CPR began when the cell phone repair industry was in its infancy, back when it was almost impossible to find an Indy place to repair an ailing cell phone. Dissatisfaction with cell phone manufacturers had yet to crest, or even surge, and if you couldn’t cajole your manufacturer to fix your broken cell phone, you had no choice; it was time to buy a new one. If you’d grown attached to the one you had and even given it a name like “Perky,” it was too bad. You’d kiss it twice with tears in your eyes and then toss it into the nearest bin.
Those days are gone, like Little Mouse on the Prairie or Stanford and Son. The good old days weren’t really that good when it came to cell phones and similar electronic gadgetry that began springing up. Was that a Y-Pod I once owned that a dog peed on and I had to throw out because it was suddenly gross and sticky and incidentally, no longer worked? Memories can be hazy, like halcyon summer days. It was also expensive to keep throwing these things out and buying new ones.
But along came CPR, like a fresh breeze. Pretty soon they developed a rep, as they say on the streets of Chicago, for fixing cell phones that manufacturers loathed touching after they’d closed the sale when you bought the thing. CPR became the most widely known and respected brand name in the Cell Phone Repair industry. Even their logo was trademarked by USPTO, where patents come from, don’t you know?

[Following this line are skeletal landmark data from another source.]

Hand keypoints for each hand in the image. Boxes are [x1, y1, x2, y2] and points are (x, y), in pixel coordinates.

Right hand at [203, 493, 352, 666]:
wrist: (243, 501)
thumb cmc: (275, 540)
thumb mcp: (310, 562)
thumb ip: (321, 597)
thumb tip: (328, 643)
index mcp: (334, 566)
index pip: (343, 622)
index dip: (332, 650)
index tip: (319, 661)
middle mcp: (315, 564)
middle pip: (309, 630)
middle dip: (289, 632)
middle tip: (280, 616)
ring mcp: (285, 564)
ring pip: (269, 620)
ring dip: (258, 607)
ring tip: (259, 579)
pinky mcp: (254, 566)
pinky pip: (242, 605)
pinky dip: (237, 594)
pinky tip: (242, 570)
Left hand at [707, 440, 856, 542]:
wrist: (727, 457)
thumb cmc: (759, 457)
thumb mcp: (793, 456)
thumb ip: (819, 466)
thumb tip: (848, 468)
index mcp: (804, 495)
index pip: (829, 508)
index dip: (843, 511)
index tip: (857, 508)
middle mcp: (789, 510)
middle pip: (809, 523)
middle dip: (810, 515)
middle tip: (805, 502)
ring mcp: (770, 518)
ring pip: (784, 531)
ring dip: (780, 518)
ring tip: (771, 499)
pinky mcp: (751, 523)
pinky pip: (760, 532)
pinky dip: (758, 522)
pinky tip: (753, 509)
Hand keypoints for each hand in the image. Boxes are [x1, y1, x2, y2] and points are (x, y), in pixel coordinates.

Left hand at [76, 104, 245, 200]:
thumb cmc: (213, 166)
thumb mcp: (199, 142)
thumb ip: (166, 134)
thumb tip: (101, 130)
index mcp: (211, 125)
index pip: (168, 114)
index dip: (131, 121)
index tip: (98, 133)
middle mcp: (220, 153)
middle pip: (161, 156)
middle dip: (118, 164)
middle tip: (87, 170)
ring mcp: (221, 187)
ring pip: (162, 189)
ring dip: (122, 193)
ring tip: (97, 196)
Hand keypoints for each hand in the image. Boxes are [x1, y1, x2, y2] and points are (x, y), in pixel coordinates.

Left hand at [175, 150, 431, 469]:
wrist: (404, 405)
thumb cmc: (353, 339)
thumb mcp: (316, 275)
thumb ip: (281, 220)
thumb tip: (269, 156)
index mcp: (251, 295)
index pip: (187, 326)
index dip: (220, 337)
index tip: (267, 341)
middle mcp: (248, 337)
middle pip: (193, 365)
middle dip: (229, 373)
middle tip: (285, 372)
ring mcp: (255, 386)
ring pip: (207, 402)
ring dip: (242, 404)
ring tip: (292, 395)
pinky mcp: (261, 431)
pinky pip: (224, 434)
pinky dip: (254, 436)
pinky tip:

Eventually CPR started fixing every electronic whiz-i-mi-gig that could break, from IPods to Xboxes, and their business took off, like Wii.
Now for a start-up minimum of $75K you can get in on the ground floor. Like the tail of the tiger, you can grab the phenomenon of cell phone and electronic whiz-i-mi-gig repair. Think about it. It’s an industry with massive demand. One in two human beings on the planet are estimated to own a cell phone, and it’s rumored that other whiz-i-mi-gigs also sell in tremendous volume. Such electronic marvels have become ubiquitous, but they break. Manufacturers seldom fix them these days; in fact, in today’s recession, fixing something old and borrowed or blue, is a whole lot better than buying something new.